What makes this so sad is that, as far as I see it, this burned potential is lost forever. You cannot go back to it. Maybe it can be compared to sports. If you completely stopped playing a certain sport at some point, you will never manage to catch up with others. And, no, I am not talking about comparing yourself to others all the time. That is what Burns in the next sentence also highlights quite brilliantly. Leadership learning is always “unique” to a certain extent — as unique as every individual.
Still, what I am saying is that the environment in which you move around is the number 1 reason that can burn your leadership potential. It can be really toxic. You imitate people who are no leaders and somehow you lose track of the fact that leadership is something that is worth learning for each and everyone. But even the brightest and highly educated people in this country get into this habit of always waiting for someone to take action or to make them do something. They are always ready to become followers and even develop sophisticated and self-reflected theories about this. But they are not ready to LEAD.
If there is one simple characteristic of leadership, it is: YOU take action!
I am not saying that I was always brilliant when it comes to that. Academia does leave its mark on people; even those who have all the skills and the right implementation-orientation to get things done and to motivate others. But sometimes, even they end up broken. Again, nobody can escape the influence of one’s environment. And this is not special about the academy, of course. It applies to each and every social and professional realm.
The positive side of this is, however, that we can all take charge of our own leadership learning path — if we make sure that we are surrounded by people who inspire our own leadership capacity; people who stand up, take action, take risks, move others, and also constantly move their own comfort zone. These are the ones that will make us move forward and they keep us away from the danger zone in which our abilities run the risk of being “extinguished.”

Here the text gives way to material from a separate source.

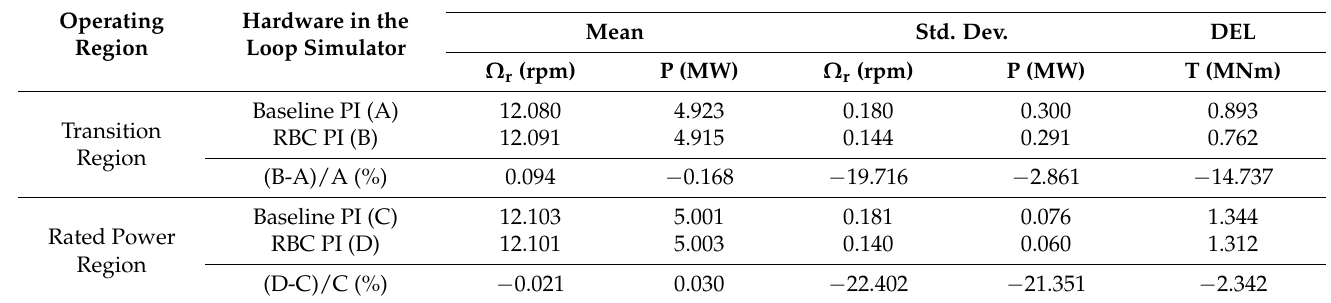
Table 2. Quantitative comparison of control performance for NREL 5MW wind turbine during HILS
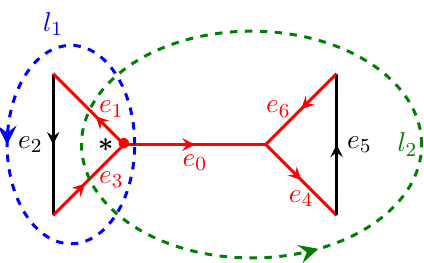
Figure 1 . Illustration of possible sets of generators of π 1 ( X 1 ; X 0 ) for a certain space X . Edges are depictured by continuous lines, with a maximal tree distinguished by the red color. Two independent loops based at the point ∗ (the big dot) are indicated by dashed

The most interesting and rewarding thing to me is also that this state of being puts you in a position where there are hardly any problems left. I mean, problems that might have looked like real problems to you in the past. All you see around you are opportunities for fixing things that are causing others (people and companies) a waste of resources. And then you decide if you want to help to make it better. The same applies to human tragedies. Yes, some things that others are being faced with are terrible — also during Covid. But your brain immediately jumps to the solution part. Your empathy is not lost but turned into a positive force.
The nice thing about this is also that you get so much energy; not from the hypothetical dreaming but from implementing the solutions. I am not talking about big actions. I am talking about picking up the phone to call someone in order to make sure that someone else gets the money that he deserves, for example. This is nothing big but it is rewarding in the sense that you are immediately helping someone. You feel that every minute you invest into this is worth it.
This is leadership: taking action and learning from it to become even better in the future.
Reflection Questions
1) How do you define leadership?
2) Which leaders did you learn from in the past?
3) In which field — big or small — do you consider yourself a leader? Which criteria tell you that this is true?